Beginning at the line that includes "(379, 361) = (718, 594): blue", return each line exactly through the end of the listing, and no line before it.

### PROVIDED MATERIAL
⁂

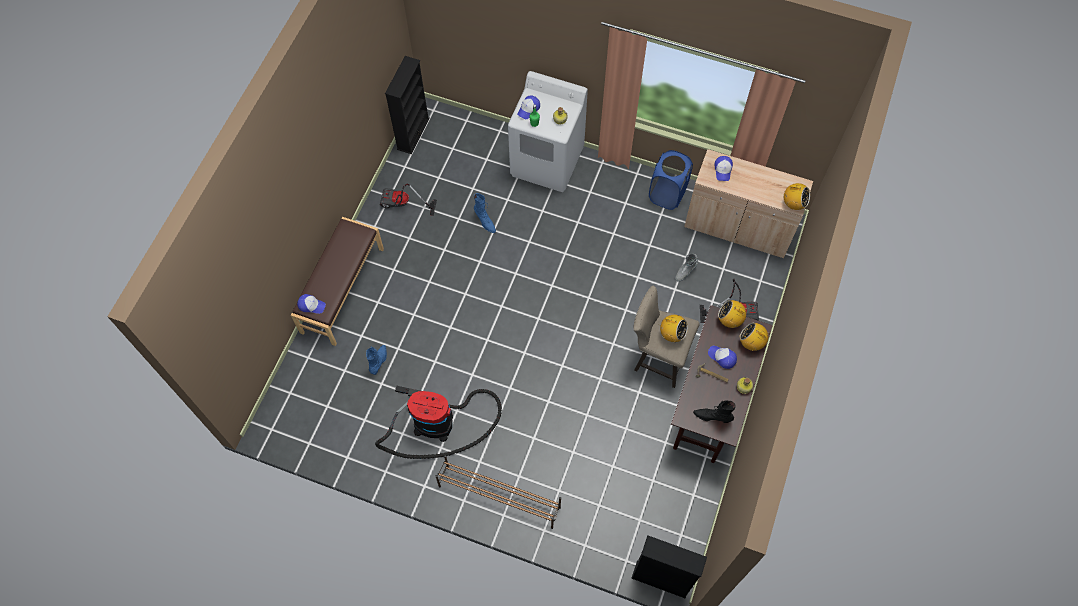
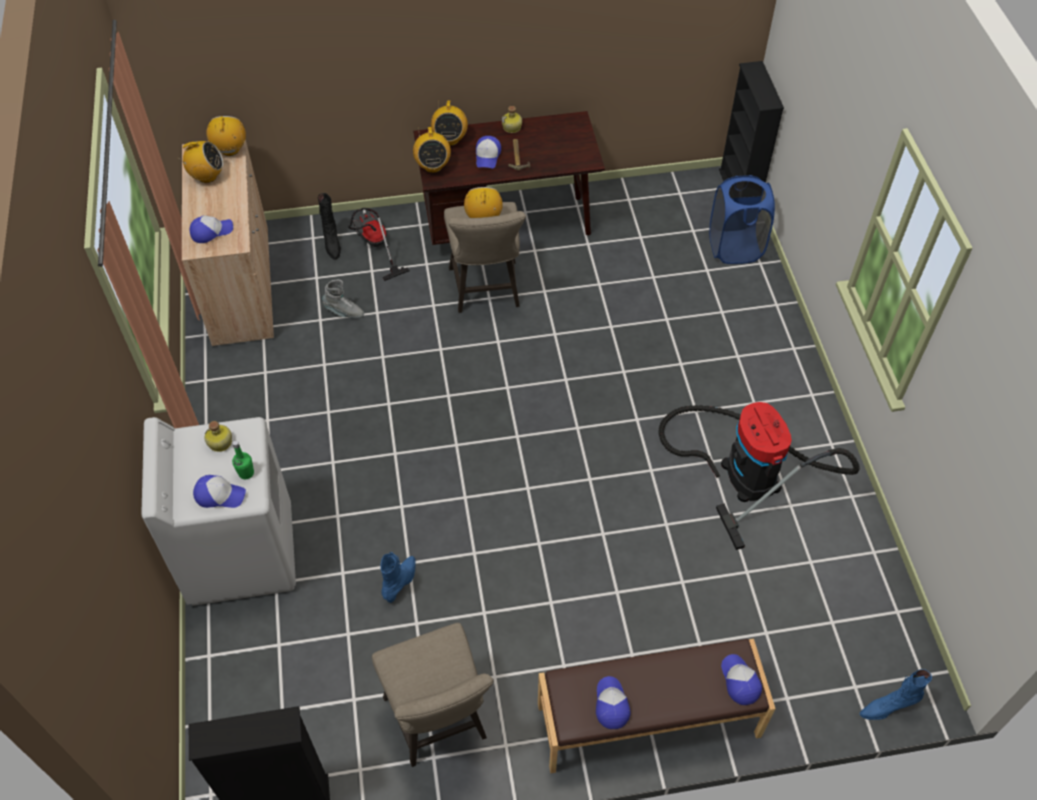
camera: 120 degrees left, 10 degrees down
(341, 246) = (611, 704): none -> cap
(379, 361) = (718, 594): blue boot -> blue boot (887, 707)
(403, 205) = (439, 724): vacuum cleaner -> beige stool
(498, 496) = (777, 363): brown shoe rack -> none
(667, 194) = (226, 379): blue laundry basket -> blue laundry basket (735, 247)
(712, 417) = (568, 139): black boot -> black boot (332, 243)
(774, 184) = (207, 176): none -> radio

⁂

### SOLUTION TO THIS PROBLEM
(379, 361) = (718, 594): blue boot -> blue boot (887, 707)
(403, 205) = (439, 724): vacuum cleaner -> beige stool
(498, 496) = (777, 363): brown shoe rack -> none
(667, 194) = (226, 379): blue laundry basket -> blue laundry basket (735, 247)
(712, 417) = (568, 139): black boot -> black boot (332, 243)
(774, 184) = (207, 176): none -> radio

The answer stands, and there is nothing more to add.